请逐字照录下列全部条目中的每一行。

(一些记录)
--------------------------------------------------
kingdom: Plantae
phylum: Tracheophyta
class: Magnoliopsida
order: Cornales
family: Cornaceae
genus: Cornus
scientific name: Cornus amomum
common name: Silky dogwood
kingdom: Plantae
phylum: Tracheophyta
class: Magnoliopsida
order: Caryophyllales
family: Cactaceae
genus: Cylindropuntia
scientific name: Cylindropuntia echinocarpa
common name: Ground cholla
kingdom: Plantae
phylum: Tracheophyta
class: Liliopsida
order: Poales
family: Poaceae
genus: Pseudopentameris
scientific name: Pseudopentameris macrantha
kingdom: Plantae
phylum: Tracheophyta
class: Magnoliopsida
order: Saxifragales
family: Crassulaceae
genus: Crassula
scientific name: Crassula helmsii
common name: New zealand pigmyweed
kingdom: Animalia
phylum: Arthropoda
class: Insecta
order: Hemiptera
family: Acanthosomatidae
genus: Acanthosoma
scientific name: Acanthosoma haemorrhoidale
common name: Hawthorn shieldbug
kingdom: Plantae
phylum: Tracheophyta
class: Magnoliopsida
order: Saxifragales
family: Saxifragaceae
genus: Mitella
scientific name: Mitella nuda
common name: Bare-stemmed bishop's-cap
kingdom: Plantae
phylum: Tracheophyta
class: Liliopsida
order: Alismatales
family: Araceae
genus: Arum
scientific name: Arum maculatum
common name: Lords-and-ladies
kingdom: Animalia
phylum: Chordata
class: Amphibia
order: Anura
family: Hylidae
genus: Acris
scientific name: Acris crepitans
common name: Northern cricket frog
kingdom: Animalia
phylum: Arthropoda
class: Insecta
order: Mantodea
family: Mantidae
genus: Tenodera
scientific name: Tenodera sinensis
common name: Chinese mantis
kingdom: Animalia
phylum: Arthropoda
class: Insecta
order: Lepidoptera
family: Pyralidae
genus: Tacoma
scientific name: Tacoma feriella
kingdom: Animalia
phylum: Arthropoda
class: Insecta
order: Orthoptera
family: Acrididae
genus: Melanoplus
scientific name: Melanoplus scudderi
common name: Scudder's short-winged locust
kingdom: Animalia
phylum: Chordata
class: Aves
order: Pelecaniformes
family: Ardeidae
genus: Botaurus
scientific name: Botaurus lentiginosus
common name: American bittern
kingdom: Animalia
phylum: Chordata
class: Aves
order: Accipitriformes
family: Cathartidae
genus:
--------------------------------------------------
| 已完成练习 |
kingdom: Plantae
phylum: Tracheophyta
class: Magnoliopsida
order: Cornales
family: Cornaceae
genus: Cornus
scientific name: Cornus amomum
common name: Silky dogwood
kingdom: Plantae
phylum: Tracheophyta
class: Magnoliopsida
order: Caryophyllales
family: Cactaceae
genus: Cylindropuntia
scientific name: Cylindropuntia echinocarpa
common name: Ground cholla
kingdom: Plantae
phylum: Tracheophyta
class: Liliopsida
order: Poales
family: Poaceae
genus: Pseudopentameris
scientific name: Pseudopentameris macrantha
kingdom: Plantae
phylum: Tracheophyta
class: Magnoliopsida
order: Saxifragales
family: Crassulaceae
genus: Crassula
scientific name: Crassula helmsii
common name: New zealand pigmyweed
kingdom: Animalia
phylum: Arthropoda
class: Insecta
order: Hemiptera
family: Acanthosomatidae
genus: Acanthosoma
scientific name: Acanthosoma haemorrhoidale
common name: Hawthorn shieldbug
kingdom: Plantae
phylum: Tracheophyta
class: Magnoliopsida
order: Saxifragales
family: Saxifragaceae
genus: Mitella
scientific name: Mitella nuda
common name: Bare-stemmed bishop's-cap
kingdom: Plantae
phylum: Tracheophyta
class: Liliopsida
order: Alismatales
family: Araceae
genus: Arum
scientific name: Arum maculatum
common name: Lords-and-ladies
kingdom: Animalia
phylum: Chordata
class: Amphibia
order: Anura
family: Hylidae
genus: Acris
scientific name: Acris crepitans
common name: Northern cricket frog
kingdom: Animalia
phylum: Arthropoda
class: Insecta
order: Mantodea
family: Mantidae
genus: Tenodera
scientific name: Tenodera sinensis
common name: Chinese mantis
kingdom: Animalia
phylum: Arthropoda
class: Insecta
order: Lepidoptera
family: Pyralidae
genus: Tacoma
scientific name: Tacoma feriella
kingdom: Animalia
phylum: Arthropoda
class: Insecta
order: Orthoptera
family: Acrididae
genus: Melanoplus
scientific name: Melanoplus scudderi
common name: Scudder's short-winged locust
kingdom: Animalia
phylum: Chordata
class: Aves
order: Pelecaniformes
family: Ardeidae
genus: Botaurus
scientific name: Botaurus lentiginosus
common name: American bittern
kingdom: Animalia
phylum: Chordata
class: Aves
order: Accipitriformes
family: Cathartidae
genus:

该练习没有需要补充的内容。